Эстрадный успех в чистом, изначальном виде – вещь
непредсказуемая. Вкус публики нельзя вычислить логически, но угадать можно. Для
этого надо иметь особый талант. Вениамин Волков тешил себя надеждой, что имеет
его. Сейчас он мог позволить себе такие отвлеченные материи, как «талант» и
«надежда». Он шел к этому долго и трудно, через кровь, грязь, бандитские
разборки, он столько раз переступал через других и через себя самого, что
сейчас мог расслабиться, поиграть в интеллектуала, в человека, причастного к
чему-то таинственному и высокому.
Покуривая, допивая густой, приторно-сладкий кофе со
сливками, он с досадой почувствовал, что девочки эти – очередные пустышки.
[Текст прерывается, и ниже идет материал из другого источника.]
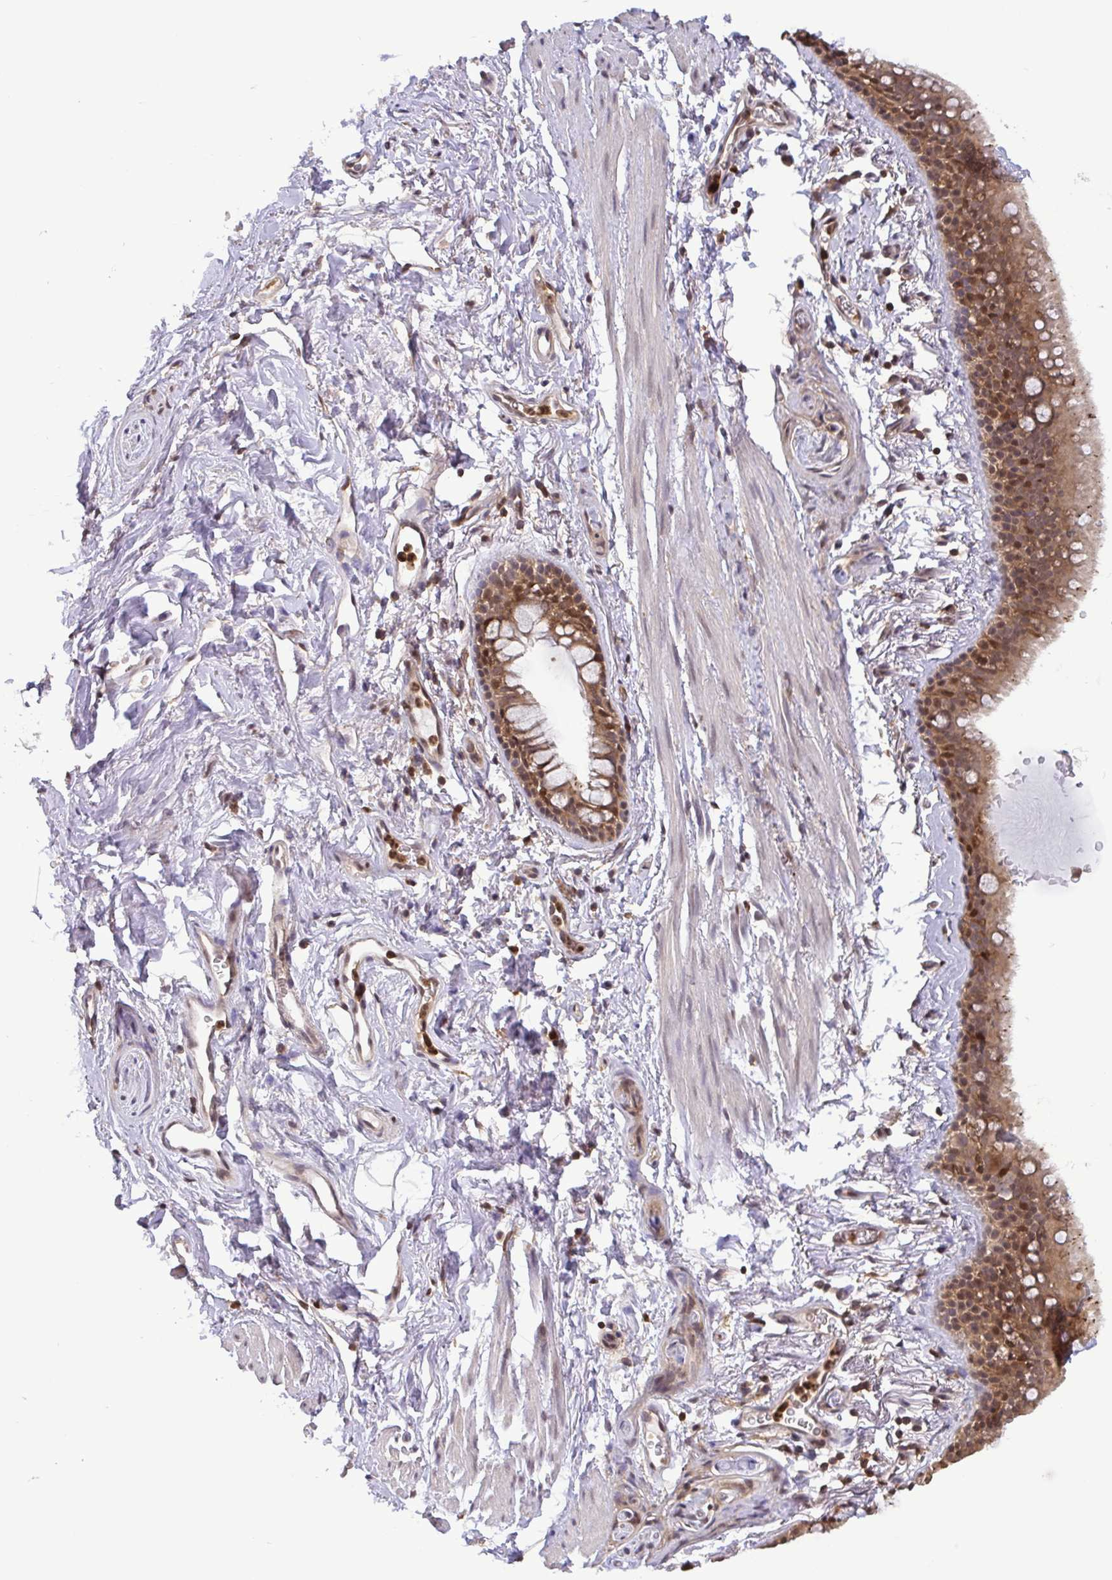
{"staining": {"intensity": "strong", "quantity": "<25%", "location": "cytoplasmic/membranous,nuclear"}, "tissue": "soft tissue", "cell_type": "Chondrocytes", "image_type": "normal", "snomed": [{"axis": "morphology", "description": "Normal tissue, NOS"}, {"axis": "topography", "description": "Lymph node"}, {"axis": "topography", "description": "Cartilage tissue"}, {"axis": "topography", "description": "Bronchus"}], "caption": "Immunohistochemical staining of normal human soft tissue shows <25% levels of strong cytoplasmic/membranous,nuclear protein expression in about <25% of chondrocytes.", "gene": "CHMP1B", "patient": {"sex": "female", "age": 70}}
Нет
в них ничего, не пахнет от них удачей. Может получиться один неплохой клип,
если сыграть на контрасте типажей, но ради этого их долго придется
дрессировать. Не стоят они таких усилий.
– Спасибо, достаточно, – перебил он песню, мягко хлопнув в
ладоши.
Они моментально замолчали на полутакте.
– Вениамин Борисович, можно, мы еще одну песню споем? –
вдруг громко предложила блондинка.
– Еще? Нет, хватит. Мне все ясно. Вы свободны, девочки.
– Одну! – настаивала блондинка. – –Только куплет,
пожалуйста! Это две минуты.
– Ладно, валяйте, – махнул он рукой – было лень их выгонять,
а сами они не уйдут, не спев своего куплета.
«Не покидай меня, весна…»
У худенькой шатенки голос был ниже и глубже. Она начала,
блондинка подхватила. Романс Кима из какого-то фильма семидесятых звучал
красиво и печально. Но это уже было не важно.
«Продлитесь вы, златые дни…»
Он чуть прикрыл глаза. Слушать было приятно. Что-то стало
наплывать издалека… Костерок на крутом берегу, короткая июньская ночь, тонкий,
повисший рваным кружевом рассветный туман над рекой, густой городской парк и
мелодия романса:
«Не оставляй меня, надежда!»
Сердце прыгнуло и застучало. Ладони стали горячими, прямо
раскаленными. Кровь жарко запульсировала в висках.
Две девушки, яркая полноватая блондинка и худенькая
породистая шатенка. Сексуальная кошечка и дворяночка…
"Когда так радостно и нежно
Поют ручьи, соловьи…"
Сейчас они заметят, как сильно он дрожит. Сейчас он встанет
и подойдет к сцене, поднимется по ступенькам. Правая рука инстинктивно сжала
паркеровскую ручку с острым золотым пером. Колпачок уже снят, ручка лежит на
открытом блокноте-ежедневнике. Перо очень острое.